**Job:** The word "Category" appears in some lines of the entries. Say how many, and give nothing but the number.

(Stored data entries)
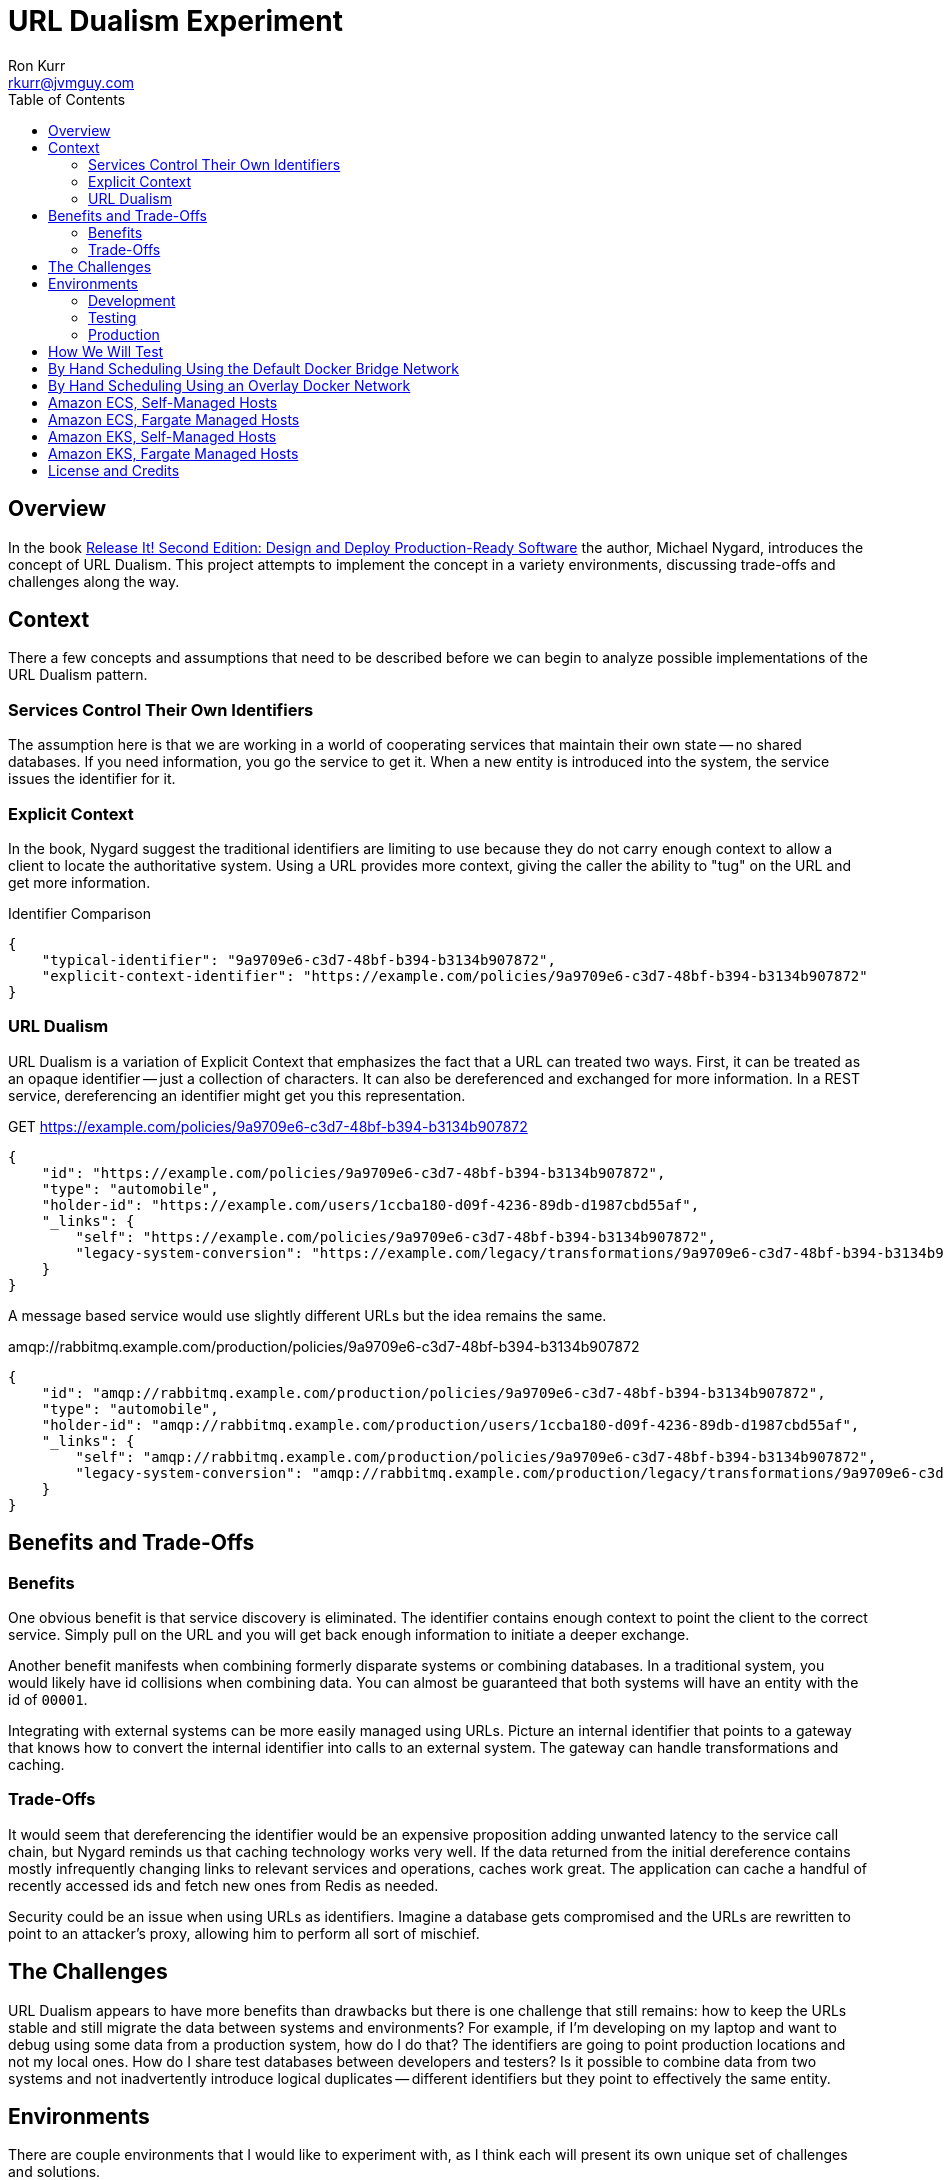 :toc:
:toc-placement!:

:note-caption: :information_source:
:tip-caption: :bulb:
:important-caption: :heavy_exclamation_mark:
:warning-caption: :warning:
:caution-caption: :fire:

= URL Dualism Experiment
Ron Kurr <rkurr@jvmguy.com>


toc::[]

== Overview
In the book https://pragprog.com/book/mnee2/release-it-second-edition[Release It! Second Edition: Design and Deploy Production-Ready Software] the author, Michael Nygard, introduces the concept of URL Dualism.  This project attempts to implement the concept in a variety environments, discussing trade-offs and challenges along the way.

== Context
There a few concepts and assumptions that need to be described before we can begin to analyze possible implementations of the URL Dualism pattern.

=== Services Control Their Own Identifiers
The assumption here is that we are working in a world of cooperating services that maintain their own state -- no shared databases.  If you need information, you go the service to get it.  When a new entity is introduced into the system, the service issues the identifier for it.

=== Explicit Context
In the book, Nygard suggest the traditional identifiers are limiting to use because they do not carry enough context to allow a client to locate the authoritative system.  Using a URL provides more context, giving the caller the ability to "tug" on the URL and get more information.

.Identifier Comparison
[source,json]
----
{
    "typical-identifier": "9a9709e6-c3d7-48bf-b394-b3134b907872",
    "explicit-context-identifier": "https://example.com/policies/9a9709e6-c3d7-48bf-b394-b3134b907872"
}
----

=== URL Dualism
URL Dualism is a variation of Explicit Context that emphasizes the fact that a URL can treated two ways. First, it can be treated as an opaque identifier -- just a collection of characters.  It can also be dereferenced and exchanged for more information.  In a REST service, dereferencing an identifier might get you this representation.

.GET https://example.com/policies/9a9709e6-c3d7-48bf-b394-b3134b907872
[source,json]
----
{
    "id": "https://example.com/policies/9a9709e6-c3d7-48bf-b394-b3134b907872",
    "type": "automobile",
    "holder-id": "https://example.com/users/1ccba180-d09f-4236-89db-d1987cbd55af",
    "_links": {
        "self": "https://example.com/policies/9a9709e6-c3d7-48bf-b394-b3134b907872",
        "legacy-system-conversion": "https://example.com/legacy/transformations/9a9709e6-c3d7-48bf-b394-b3134b907872"
    }
}
----

A message based service would use slightly different URLs but the idea remains the same.

.amqp://rabbitmq.example.com/production/policies/9a9709e6-c3d7-48bf-b394-b3134b907872
[source,json]
----
{
    "id": "amqp://rabbitmq.example.com/production/policies/9a9709e6-c3d7-48bf-b394-b3134b907872",
    "type": "automobile",
    "holder-id": "amqp://rabbitmq.example.com/production/users/1ccba180-d09f-4236-89db-d1987cbd55af",
    "_links": {
        "self": "amqp://rabbitmq.example.com/production/policies/9a9709e6-c3d7-48bf-b394-b3134b907872",
        "legacy-system-conversion": "amqp://rabbitmq.example.com/production/legacy/transformations/9a9709e6-c3d7-48bf-b394-b3134b907872"
    }
}
----

== Benefits and Trade-Offs
=== Benefits
One obvious benefit is that service discovery is eliminated.  The identifier contains enough context to point the client to the correct service.  Simply pull on the URL and you will get back enough information to initiate a deeper exchange.

Another benefit manifests when combining formerly disparate systems or combining databases.  In a traditional system, you would likely have id collisions when combining data.  You can almost be guaranteed that both systems will have an entity with the id of `00001`.

Integrating with external systems can be more easily managed using URLs.  Picture an internal identifier that points to a gateway that knows how to convert the internal identifier into calls to an external system.  The gateway can handle transformations and caching.

=== Trade-Offs
It would seem that dereferencing the identifier would be an expensive proposition adding unwanted latency to the service call chain, but Nygard reminds us that caching technology works very well.  If the data returned from the initial dereference contains mostly infrequently changing links to relevant services and operations, caches work great.  The application can cache a handful of recently accessed ids and fetch new ones from Redis as needed.

Security could be an issue when using URLs as identifiers.  Imagine a database gets compromised and the URLs are rewritten to point to an attacker's proxy, allowing him to perform all sort of mischief.

== The Challenges
URL Dualism appears to have more benefits than drawbacks but there is one challenge that still remains: how to keep the URLs stable and still migrate the data between systems and environments?  For example, if I'm developing on my laptop and want to debug using some data from a production system, how do I do that?  The identifiers are going to point production locations and not my local ones.  How do I share test databases between developers and testers?  Is it possible to combine data from two systems and not inadvertently introduce logical duplicates -- different identifiers but they point to effectively the same entity.

== Environments
There are couple environments that I would like to experiment with, as I think each will present its own unique set of challenges and solutions.

=== Development
The solutions I work on are primarily Docker based so I develop in a https://app.vagrantup.com/kurron/boxes/xenial-xubuntu[Linux virtual machine that has Docker and my development tools installed].  Builds are done on CI/CD server using Docker, greatly reducing the typical issues keeping build environments current.

=== Testing
Testing is done in AWS with the Docker containers managed in a variety of ways:

* "by hand" using Ansible to spin up containers on well known instances
* via https://aws.amazon.com/ecs/[ECS] where the cluster nodes are managed by Operations
* via https://aws.amazon.com/fargate/[ECS Fargate] where the cluster nodes are managed by Amazon
* via https://aws.amazon.com/eks/[EKS] where the data plane nodes are managed by Operations
* via https://aws.amazon.com/fargate/[EKS Fargate] where the data plane nodes are managed by Amazon

As you can see, control over the instances and networking varies depending on the scheduling solution being used.

=== Production
The production environment is a mirror of the testing environment and presents the same set of challenges.


== How We Will Test
We need to control DNS using different techniques, based on the scheduler being used.  The references will use the `example.com` and `example.org` reserved domains because they are guaranteed never to resolve without a proper configuration.  A simple HTTP application will be placed inside a container and will serve as the target service.  A test is successful if an upstream container can dereference the identifier and get back a JSON response.

== By Hand Scheduling Using the Default Docker Bridge Network
== By Hand Scheduling Using an Overlay Docker Network
== Amazon ECS, Self-Managed Hosts
== Amazon ECS, Fargate Managed Hosts
== Amazon EKS, Self-Managed Hosts
== Amazon EKS, Fargate Managed Hosts



== License and Credits
This project is licensed under the https://creativecommons.org/licenses/by-nc-sa/4.0/legalcode[Creative Commons Attribution-NonCommercial-ShareAlike 4.0 International License].
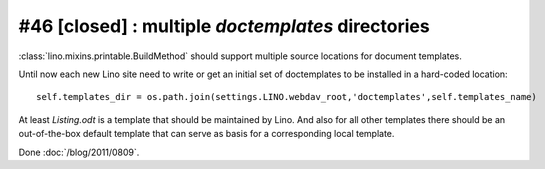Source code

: #46 [closed] : multiple `doctemplates` directories
==================================================

:class:`lino.mixins.printable.BuildMethod` should support multiple 
source locations for document templates. 

Until now each new Lino site need to write or get an initial set 
of doctemplates to be installed in a hard-coded location::

  self.templates_dir = os.path.join(settings.LINO.webdav_root,'doctemplates',self.templates_name)
  
At least `Listing.odt` is 
a template that should be maintained by Lino. 
And also for all other templates there should be an out-of-the-box 
default template that can serve as basis for a corresponding 
local template.

Done :doc:`/blog/2011/0809`.


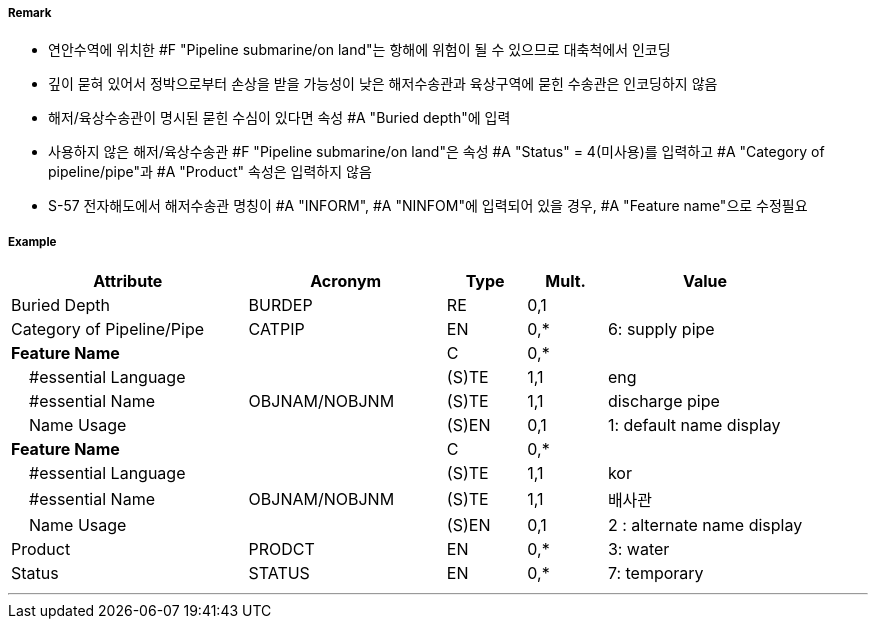 // tag::PipelineSubmarineOnLand[]
===== Remark

- 연안수역에 위치한 #F "Pipeline submarine/on land"는 항해에 위험이 될 수 있으므로 대축척에서 인코딩
- 깊이 묻혀 있어서 정박으로부터 손상을 받을 가능성이 낮은 해저수송관과 육상구역에 묻힌 수송관은 인코딩하지 않음
- 해저/육상수송관이 명시된 묻힌 수심이 있다면 속성 #A "Buried depth"에 입력
- 사용하지 않은 해저/육상수송관 #F "Pipeline submarine/on land"은 속성 #A "Status" = 4(미사용)를 입력하고 #A "Category of pipeline/pipe"과 #A "Product" 속성은 입력하지 않음
- S-57 전자해도에서 해저수송관 명칭이 #A "INFORM", #A "NINFOM"에 입력되어 있을 경우, #A "Feature name"으로 수정필요

===== Example
[cols="30,25,10,10,25", options="header"]
|===
|Attribute |Acronym |Type |Mult. |Value

|Buried Depth|BURDEP|RE|0,1| 
|Category of Pipeline/Pipe|CATPIP|EN|0,*| 6: supply pipe
|**Feature Name**||C|0,*| 
|    #essential Language||(S)TE|1,1| eng
|    #essential Name|OBJNAM/NOBJNM|(S)TE|1,1| discharge pipe
|    Name Usage||(S)EN|0,1|1: default name display  
|**Feature Name**||C|0,*| 
|    #essential Language||(S)TE|1,1| kor
|    #essential Name|OBJNAM/NOBJNM|(S)TE|1,1| 배사관
|    Name Usage||(S)EN|0,1|2 : alternate name display  
|Product|PRODCT|EN|0,*| 3: water
|Status|STATUS|EN|0,*| 7: temporary
|===

---
// end::PipelineSubmarineOnLand[]
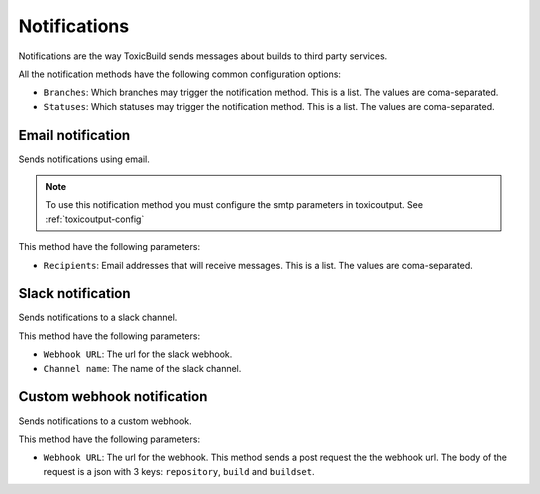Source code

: Notifications
=============

.. _notifications:

Notifications are the way ToxicBuild sends messages about builds to third
party services.

|notification-methods-img|

.. |notification-methods-img| image:: ./_static/notification-methods.jpg
    :alt: Notification methods


All the notification methods have the following common configuration
options:

* ``Branches``: Which branches may trigger the notification method. This is
  a list. The values are coma-separated.
* ``Statuses``: Which statuses may trigger the notification method. This is
  a list. The values are coma-separated.


Email notification
++++++++++++++++++

Sends notifications using email.

.. note::

   To use this notification method you must configure the smtp parameters
   in toxicoutput. See :ref:`toxicoutput-config`

This method have the following parameters:

|email-notification-img|

.. |email-notification-img| image:: ./_static/email-notification.jpg
    :alt: Email notification

* ``Recipients``: Email addresses that will receive messages. This is a list.
  The values are coma-separated.


Slack notification
++++++++++++++++++

Sends notifications to a slack channel.

This method have the following parameters:

|slack-notification-img|

.. |slack-notification-img| image:: ./_static/slack-notification.jpg
    :alt: Slack notification


* ``Webhook URL``: The url for the slack webhook.
* ``Channel name``: The name of the slack channel.


Custom webhook notification
+++++++++++++++++++++++++++

Sends notifications to a custom webhook.

This method have the following parameters:

|custom-webhook-notification-img|

.. |custom-webhook-notification-img| image:: ./_static/custom-webhook-notification.jpg
    :alt: Custom webhook notification

* ``Webhook URL``: The url for the webhook. This method sends a post request
  the the webhook url. The body of the request is a json with 3 keys:
  ``repository``, ``build`` and ``buildset``.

**Task answer:** 2